Le plus théo­ri­cien des Nabis

Maurice Denis fut non seule­ment une des figures majeures de Nabis mais l’incomparable vir­tuose des acro­ba­ties théo­riques.
Rare théo­ri­cien au milieu de peintres plus prag­ma­tiques, Denis inti­tule un de ses essais Du Sym­bo­lisme et de Gau­guin vers un nou­vel ordre clas­sique, c’est tout dire : issu des mou­ve­ments radi­caux du sym­bo­lisme et des Nabis, influencé par le révo­lu­tion­naire Gau­guin, Denis aspire néan­moins à un clas­si­cisme apaisé, conser­va­teur et reli­gieux. Il ne refuse pas le sujet, mais le veut moins maté­ria­liste, moins réa­liste en un art auto­nome par rap­port à la nature.

Les textes réunis ici et les peintres qu’ils ana­lysent prouve que l’art, écrivait-il, “est une créa­tion de notre esprit dont la nature n’est que l’occasion ». Denis fut d’ailleurs tenté un temps par une veine abs­traite, mais il renonça à cette ten­ta­tion, en s’opposant par exemple au Matisse de 1905. Ici, Denis n’insiste jamais sur la moti­va­tion reli­gieuse, catho­lique.
Res­tant fixé à l’esthétique pure, il montre que les grands artistes ne se défont pas du sujet. C’est pour­quoi lui-même ne renonça jamais à la pein­ture figu­ra­tive pour s’attacher à la seule maté­ria­lité de la pein­ture au moment où bien d’autres pour qui il avait d’ailleurs peu de consi­dé­ra­tion le faisaient.

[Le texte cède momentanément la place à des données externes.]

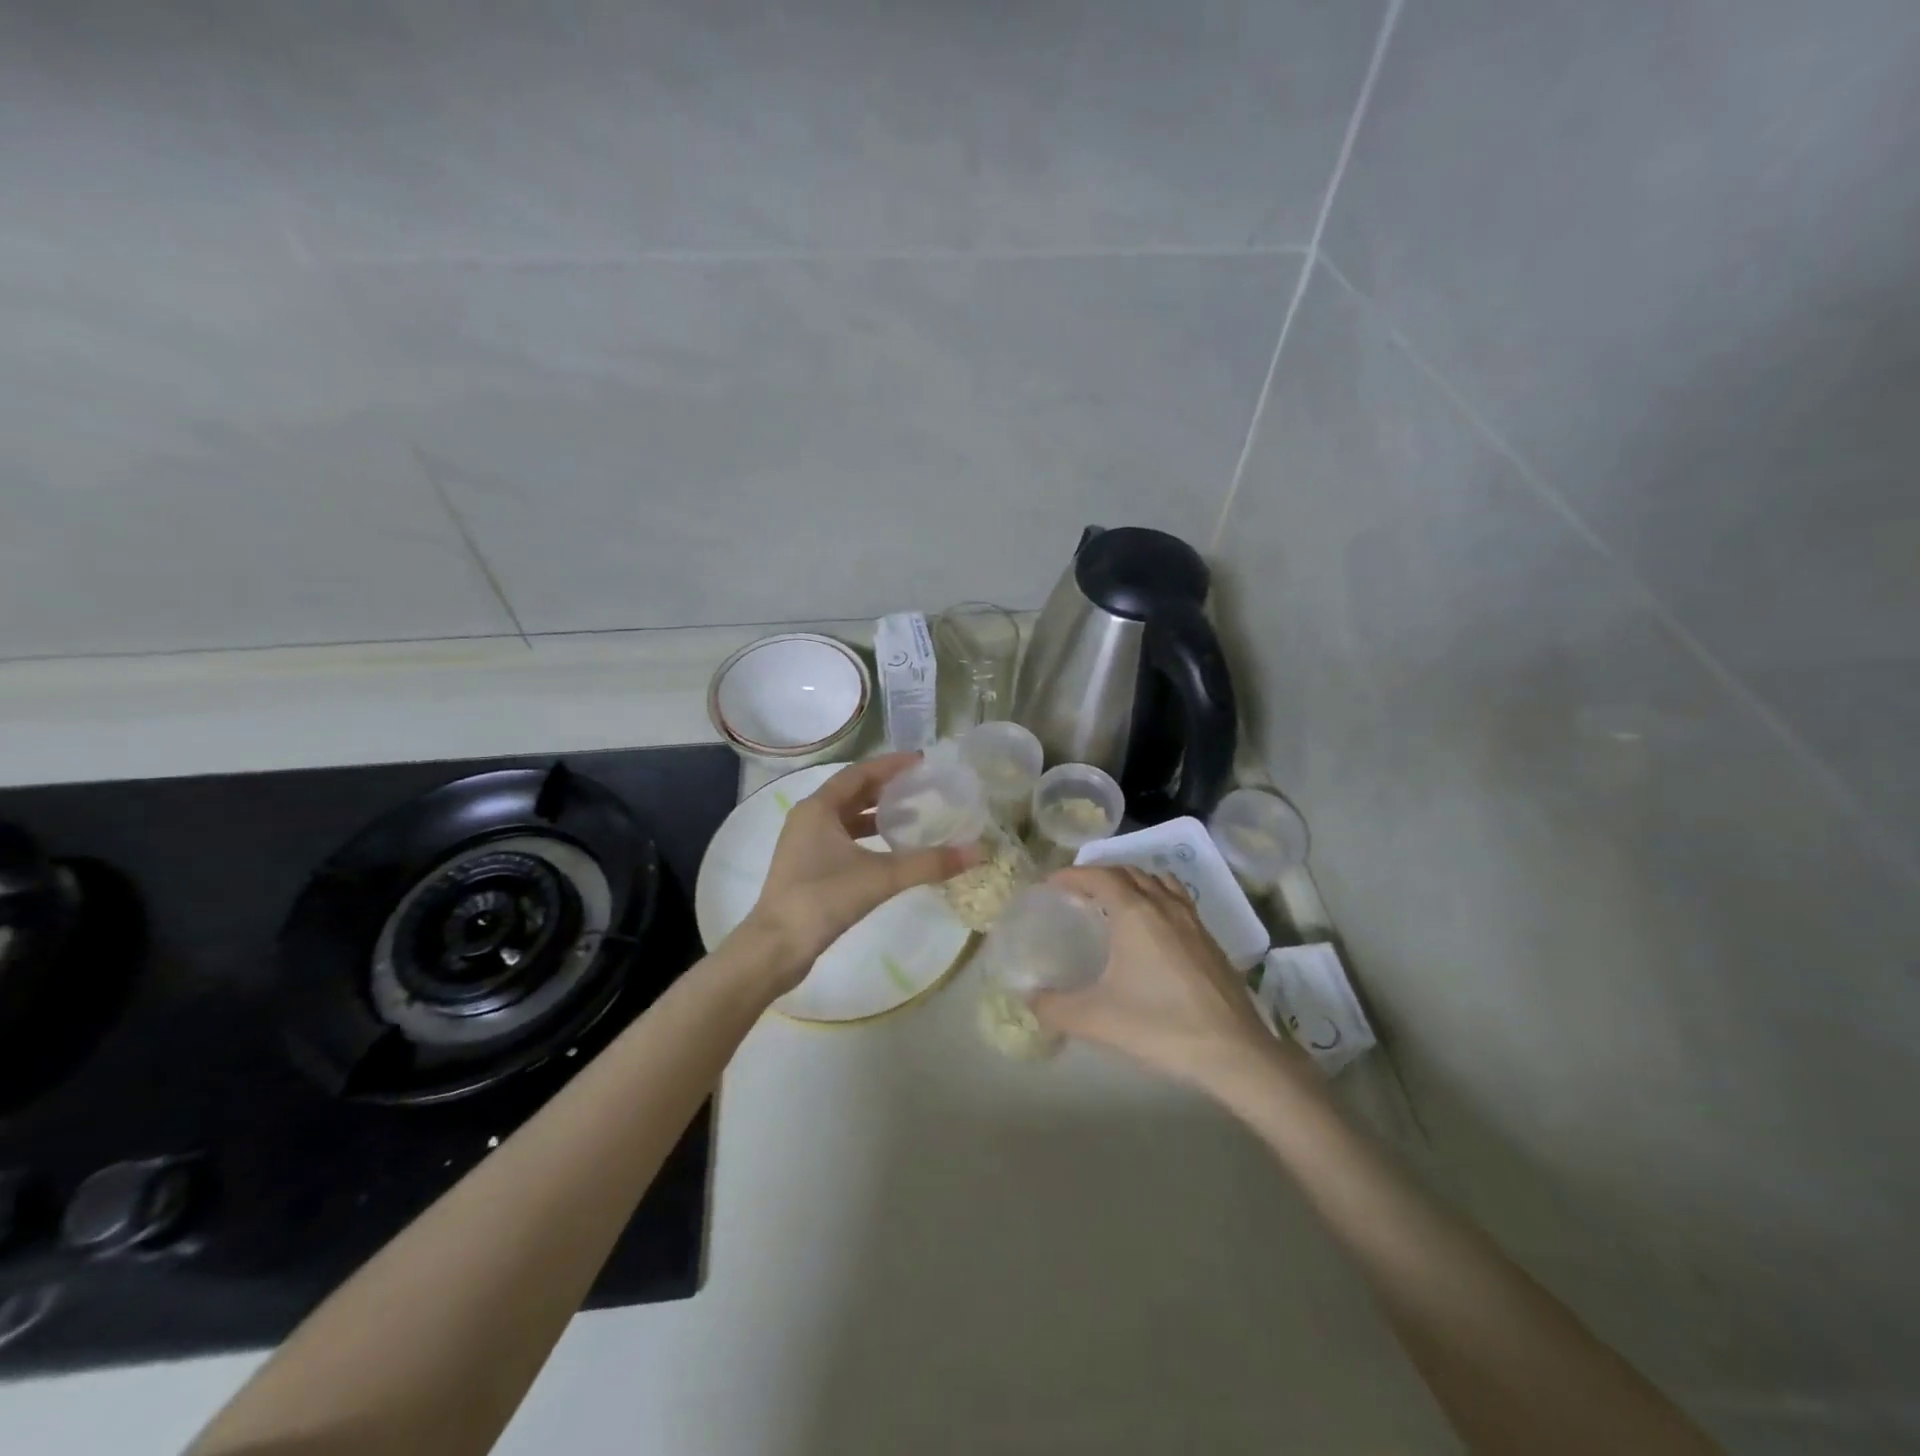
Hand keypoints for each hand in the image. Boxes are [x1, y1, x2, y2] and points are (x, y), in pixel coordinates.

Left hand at [735, 753, 973, 991]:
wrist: (776, 946)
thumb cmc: (823, 899)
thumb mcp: (880, 877)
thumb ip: (928, 863)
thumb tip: (976, 852)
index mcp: (819, 807)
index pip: (859, 773)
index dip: (891, 765)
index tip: (921, 762)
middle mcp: (808, 818)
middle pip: (852, 792)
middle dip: (886, 787)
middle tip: (922, 786)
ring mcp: (804, 843)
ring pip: (846, 817)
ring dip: (877, 813)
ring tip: (912, 815)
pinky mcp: (807, 866)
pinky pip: (841, 838)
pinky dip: (866, 837)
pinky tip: (889, 850)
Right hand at [1031, 866, 1302, 1091]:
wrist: (1233, 1052)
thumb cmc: (1160, 1026)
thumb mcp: (1096, 1019)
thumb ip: (1055, 1007)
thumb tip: (1030, 999)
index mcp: (1135, 913)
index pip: (1099, 875)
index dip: (1072, 874)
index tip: (1051, 884)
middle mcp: (1164, 905)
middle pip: (1128, 872)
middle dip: (1100, 874)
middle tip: (1078, 893)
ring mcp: (1192, 920)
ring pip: (1158, 881)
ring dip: (1132, 881)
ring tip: (1115, 902)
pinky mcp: (1210, 940)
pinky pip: (1178, 900)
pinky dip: (1157, 897)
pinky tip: (1153, 928)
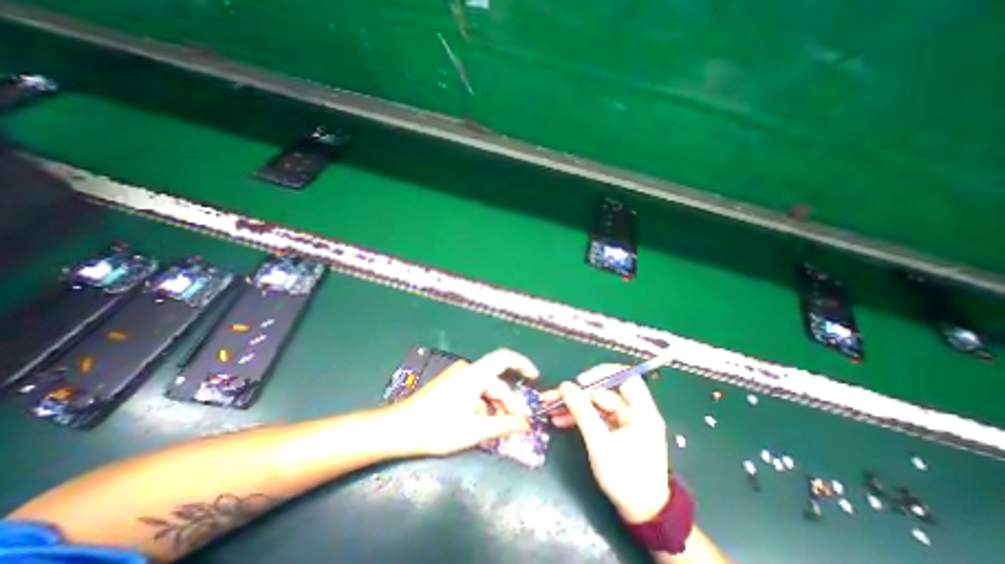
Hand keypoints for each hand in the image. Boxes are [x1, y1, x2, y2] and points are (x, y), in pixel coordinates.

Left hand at [385, 348, 542, 458]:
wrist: (399, 429)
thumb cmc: (437, 428)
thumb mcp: (474, 430)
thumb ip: (503, 425)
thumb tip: (526, 424)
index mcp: (474, 374)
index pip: (504, 358)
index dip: (522, 364)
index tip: (535, 378)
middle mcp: (467, 370)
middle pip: (496, 381)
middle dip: (510, 401)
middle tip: (520, 423)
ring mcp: (457, 377)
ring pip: (485, 389)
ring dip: (496, 406)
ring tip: (502, 427)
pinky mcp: (451, 385)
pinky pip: (474, 392)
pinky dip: (483, 405)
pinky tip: (484, 423)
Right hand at [543, 366, 665, 523]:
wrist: (642, 516)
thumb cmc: (627, 480)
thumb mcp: (601, 445)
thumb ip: (583, 413)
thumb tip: (565, 386)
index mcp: (641, 412)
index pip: (625, 377)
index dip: (603, 373)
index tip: (581, 381)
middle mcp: (634, 411)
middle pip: (603, 391)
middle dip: (578, 393)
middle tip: (554, 396)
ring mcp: (624, 421)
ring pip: (595, 403)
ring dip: (574, 405)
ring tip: (550, 408)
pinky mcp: (615, 430)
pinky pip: (595, 416)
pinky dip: (579, 417)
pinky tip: (560, 419)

Et Mau­rice Denis d’affirmer néan­moins : “se rap­pe­ler qu’un tableau – avant d´être un che­val de bataille, une femme nue, ou une quel­conque anec­dote – est essen­tiel­le­ment une sur­face plane recou­verte de cou­leurs en un cer­tain ordre assem­blée”. Bram Van Velde le rap­pel­lera dans une autre for­mule célèbre : “Ce que j’aime dans la pein­ture c’est que c’est plat”.
Ajou­tons qu’il existe par ailleurs un hia­tus entre sa vision théo­rique radi­cale de la pein­ture et son oeuvre elle-même, sym­bo­liste, Nabi, figu­ra­tive, et aussi très religieuse.

jean-paul gavard-perret

Mau­rice Denis, La leçon des maîtres, pré­face, éta­blis­se­ment des textes et anno­ta­tions de Juliette Sol­vès, Fata Mor­gana, Font­froide le Haut, 2024, 136 p, — 21, 00 €.